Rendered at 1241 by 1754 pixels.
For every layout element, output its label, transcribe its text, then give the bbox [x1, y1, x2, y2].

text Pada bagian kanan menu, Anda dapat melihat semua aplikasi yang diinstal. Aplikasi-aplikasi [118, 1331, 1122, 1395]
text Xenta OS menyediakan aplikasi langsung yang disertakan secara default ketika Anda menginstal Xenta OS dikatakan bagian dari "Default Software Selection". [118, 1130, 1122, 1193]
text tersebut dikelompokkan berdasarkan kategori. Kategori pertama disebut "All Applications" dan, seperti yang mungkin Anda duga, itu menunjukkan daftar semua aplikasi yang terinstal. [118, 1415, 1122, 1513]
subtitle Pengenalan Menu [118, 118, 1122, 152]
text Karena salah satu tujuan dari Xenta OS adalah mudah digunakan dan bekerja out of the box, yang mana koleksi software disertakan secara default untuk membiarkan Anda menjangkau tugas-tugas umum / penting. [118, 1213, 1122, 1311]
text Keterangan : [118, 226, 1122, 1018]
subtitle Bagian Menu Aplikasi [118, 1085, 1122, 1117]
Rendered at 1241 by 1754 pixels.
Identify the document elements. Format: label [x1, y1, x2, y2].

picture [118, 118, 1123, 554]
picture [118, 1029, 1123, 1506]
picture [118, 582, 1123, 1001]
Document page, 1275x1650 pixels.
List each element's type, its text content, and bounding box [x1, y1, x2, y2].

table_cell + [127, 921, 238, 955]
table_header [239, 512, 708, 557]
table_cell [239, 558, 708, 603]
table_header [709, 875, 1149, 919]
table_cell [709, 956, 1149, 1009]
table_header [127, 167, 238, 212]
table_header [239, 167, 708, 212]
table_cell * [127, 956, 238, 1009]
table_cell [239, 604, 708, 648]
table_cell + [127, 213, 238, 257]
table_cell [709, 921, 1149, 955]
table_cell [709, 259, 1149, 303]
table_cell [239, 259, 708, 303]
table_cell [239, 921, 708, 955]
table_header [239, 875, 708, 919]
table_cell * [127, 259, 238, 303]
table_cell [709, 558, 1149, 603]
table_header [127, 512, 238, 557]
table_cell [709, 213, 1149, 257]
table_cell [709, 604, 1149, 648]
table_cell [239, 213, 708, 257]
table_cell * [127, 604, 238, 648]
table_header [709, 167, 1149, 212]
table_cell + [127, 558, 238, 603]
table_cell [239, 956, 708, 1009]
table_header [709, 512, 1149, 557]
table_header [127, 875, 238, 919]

═══

Arrange every line of the records above as one numbered list, leaving out the blank lines.

Output for this task.
1. Rendered at 1241 by 1754 pixels.
2. For every layout element, output its label, transcribe its text, then give the bbox [x1, y1, x2, y2].
3. text Pada bagian kanan menu, Anda dapat melihat semua aplikasi yang diinstal. Aplikasi-aplikasi [118, 1331, 1122, 1395]
4. text Xenta OS menyediakan aplikasi langsung yang disertakan secara default ketika Anda menginstal Xenta OS dikatakan bagian dari "Default Software Selection". [118, 1130, 1122, 1193]
5. text tersebut dikelompokkan berdasarkan kategori. Kategori pertama disebut "All Applications" dan, seperti yang mungkin Anda duga, itu menunjukkan daftar semua aplikasi yang terinstal. [118, 1415, 1122, 1513]
6. subtitle Pengenalan Menu [118, 118, 1122, 152]
7. text Karena salah satu tujuan dari Xenta OS adalah mudah digunakan dan bekerja out of the box, yang mana koleksi software disertakan secara default untuk membiarkan Anda menjangkau tugas-tugas umum / penting. [118, 1213, 1122, 1311]
8. text Keterangan : [118, 226, 1122, 1018]
9. subtitle Bagian Menu Aplikasi [118, 1085, 1122, 1117]
10. Rendered at 1241 by 1754 pixels.
11. Identify the document elements. Format: label [x1, y1, x2, y2].
12. picture [118, 118, 1123, 554]
13. picture [118, 1029, 1123, 1506]
14. picture [118, 582, 1123, 1001]
15. Document page, 1275x1650 pixels.
16. List each element's type, its text content, and bounding box [x1, y1, x2, y2].
17. table_cell + [127, 921, 238, 955]
18. table_header [239, 512, 708, 557]
19. table_cell [239, 558, 708, 603]
20. table_header [709, 875, 1149, 919]
21. table_cell [709, 956, 1149, 1009]
22. table_header [127, 167, 238, 212]
23. table_header [239, 167, 708, 212]
24. table_cell * [127, 956, 238, 1009]
25. table_cell [239, 604, 708, 648]
26. table_cell + [127, 213, 238, 257]
27. table_cell [709, 921, 1149, 955]
28. table_cell [709, 259, 1149, 303]
29. table_cell [239, 259, 708, 303]
30. table_cell [239, 921, 708, 955]
31. table_header [239, 875, 708, 919]
32. table_cell * [127, 259, 238, 303]
33. table_cell [709, 558, 1149, 603]
34. table_header [127, 512, 238, 557]
35. table_cell [709, 213, 1149, 257]
36. table_cell [709, 604, 1149, 648]
37. table_cell [239, 213, 708, 257]
38. table_cell * [127, 604, 238, 648]
39. table_header [709, 167, 1149, 212]
40. table_cell + [127, 558, 238, 603]
41. table_cell [239, 956, 708, 1009]
42. table_header [709, 512, 1149, 557]
43. table_header [127, 875, 238, 919]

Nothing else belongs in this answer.